Stark, erotic images of Chinese youth stir controversy
Ren Hang passed away on February 24, 2017, according to Foam Photography Museum. What follows is a story about the artist published before his death.
When you look at the photographs, the first thing you notice are the naked, pale, Chinese youths -- wearing nothing but blasé expressions.
Suddenly, you're not sure what you're seeing.
Men wedged midair between trees. A disembodied face framed by the waists of two women. A hundred flowery fingers blossoming between a pair of bowed legs.
You've entered the world of Ren Hang: a young, Beijing-based artist whose controversial compositions have won him international fame but censorship at home, despite his claims that his work has no meaning.
"I don't have a motivation," he tells CNN. "I don't know about others, but I'm sure I don't look at art that way."
The self-taught photographer, who turns 30 this year, first began shooting nude images of his friends as a way to relieve boredom while he was studying advertising in college.
What began as a pastime soon developed into an expressive, erotic style of art that makes him distinct among Chinese artists today.
Ren pares away the background in his photographs, leaving few distractions.
Following his own stream of consciousness, he arranges his models into mesmerizing poses, sometimes stacking or submerging them to create abstract sculptures of lips and limbs.
There are apparently no rules.
Sex organs, disco balls, and animals become interchangeable objects in the artist's low-budget, color-blasted fantasies.
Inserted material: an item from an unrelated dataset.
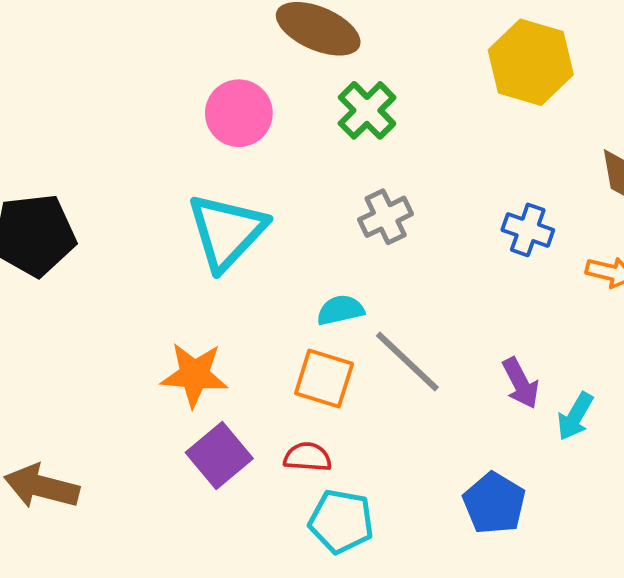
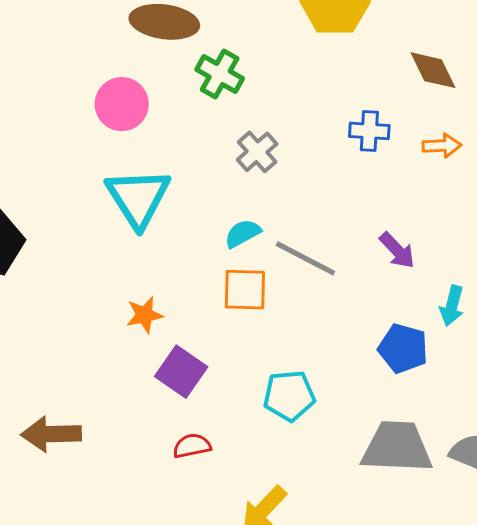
orange star: (194, 375) -> (144, 315), size x0.7
cyan arrow: (575, 416) -> (452, 306), moved
red semicircle: (308, 457) -> (192, 446), moved

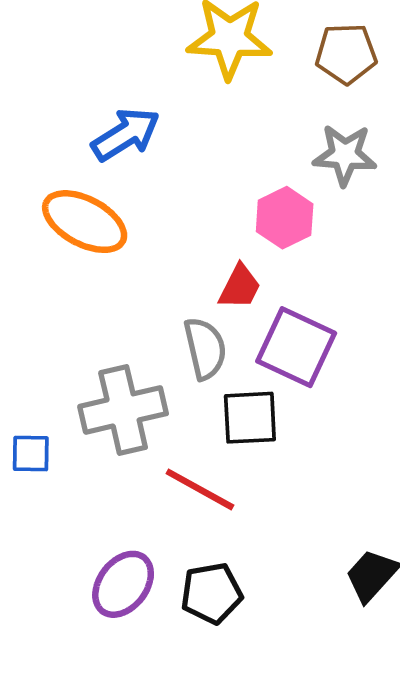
Even plants and pools of water are charged with lust.
In Ren Hang's imagination, everything is an uninhibited metaphor for desire.
A political statement?
The trouble is, not everyone's a fan.
Ren has been arrested multiple times in China and his photos have been defaced at exhibitions or confiscated by officials. Even his websites have been pulled offline.
It explains why many critics interpret his art as socially charged -- either a bold stance against censorship or a middle finger in the face of Chinese conservatism -- despite Ren's claims that he has never thought of art as having a political message.
Mirjam Kooiman, a curator at Amsterdam photography museum Foam which is debuting an exhibition of Ren Hang's work, said she believes the photographs carry significant meaning, even if the artist doesn't articulate a specific agenda.
"He makes the work in a context that isn't free and open," Kooiman says.
"So even though it's not his intention to work against the grain, he cannot go around it completely. It is telling us something about not only him as an artist but also the generation he's from."
To her, Ren's work represents freedom.
"There's no hierarchy between the female and the male model in his work. It's very telling about these tendencies of sexuality and queerness in Chinese society and how his generation is dealing with it," Kooiman says.
"It's visual poetry. It's without limits."
Art world star
If Ren faces challenges at home, he's found an appreciative audience abroad.
In the last few years the photographer has become a star of the international art world, securing solo shows at high-end galleries and commissions to shoot for Gucci, GQ, and top fashion magazines.
His early self-published photo books are already collector's items and earlier this year, Ren's work was published globally, in an all-new retrospective monograph by Taschen.
It's a major turning point in the young artist's career.
"I'm curious how he'll cope with it because I don't think he plans ahead that much," says Kooiman. "It makes it hard to predict where he'll be in a few years."
For his part, Ren appears unfazed, and maintains the same approach to his work. He still uses his old point and shoot film camera. He still photographs his friends.
"I'm doing this because I still get a feeling of novelty from it," he tells me. "And it fills the emptiness of my heart."
"Ren Hang - Naked/Nude" is on view from January 27 to March 12, 2017 at Foam Photography Museum in Amsterdam.